Справа у реки действительно было нечто напоминающее строительную свалку.

– Но кто это делает и зачем?

– Ну ты же Лабриса боишься. Ты не одинока. Кто-то не позволяет городу превратиться в лабиринт, еще кто-то повесил лестницу сюда, чтобы иметь возможность спуститься прямо в центр Лабриса, не проходя его.

Снежана сделала паузу.

– Мне вообще кажется, что следующий слой нарастает не тогда, когда меняется уклад цивилизации, как считал Алекс, а когда башня отчаивается построить лабиринт на этом уровне и решает начать все с начала на следующем.

Дана еще раз взглянула на город сверху:

– Такое ощущение как будто здесь играют две партии, – сказала она. – Одна на стороне твоего Лабриса, а вторая ему активно противостоит.

– В точку! – кивнула Снежана. – К сожалению, я понятия не имею кто стоит на другой стороне, но знаешь… мне бы очень не хотелось однажды увидеть там тебя.

– Я не вообще не люблю игры, в которых не знаю ни игроков, ни их цели, ни, тем более, чего я сама хочу и могу получить. Может хоть ты подскажешь: почему ты так топишь за Лабрис и чего добиваешься? Начистоту только.

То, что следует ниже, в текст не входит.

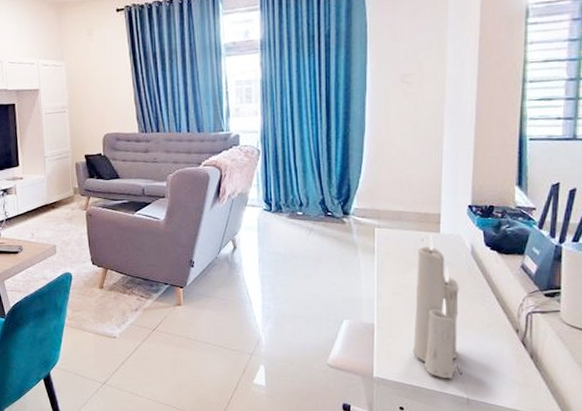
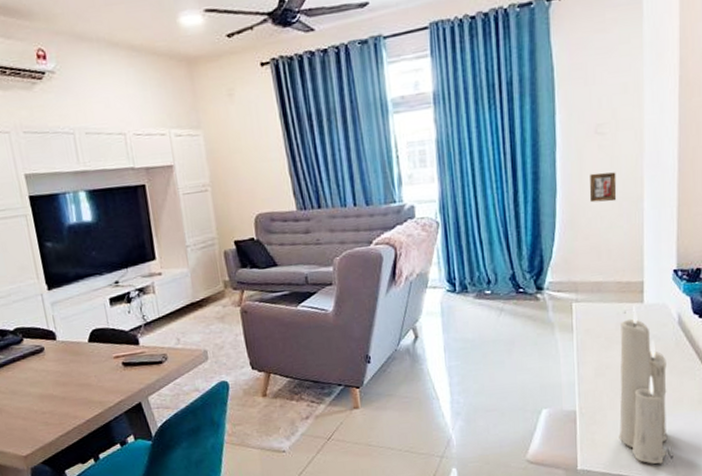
picture frame: none [394,116,419,142] -> present [589,172,617,203]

Снежана опустила глаза, рассматривая носки своих кроссовок, словно пытаясь разглядеть в узоре шнурков что-то новое. Спустя некоторое время ответила:

– Ты знаешь… люди стали людьми не тогда, когда научились привязывать камень к палке и бить этим топором по головам, а когда стали сопереживать другому и ставить его интересы наравне со своими. Когда в них появилось то, что называется человечностью. Этим и занимается Лабрис: находит в тебе человека и заставляет сразиться с внутренним животным. В нас всех существуют сразу оба начала: человеческое и животное. Когда-то они мирно уживаются, когда-то сталкиваются. Вот считай, что Лабрис сначала отделяет одно от другого, а потом сводит на ринге человека против его же злости, эгоизма, страхов, инстинктов, что велят отнять, урвать, наслаждаться властью и так далее. Заставляет побороть все то, что осталось нам от обезьяны. Тот, кто прошел лабиринт, победил животного и выжил, превращается в настоящего человека. В его душе главной становится человечность.

– Не слишком ли же смело, по поводу настоящего человека. А остальные тогда кто – недолюди? Это же фашизм какой-то.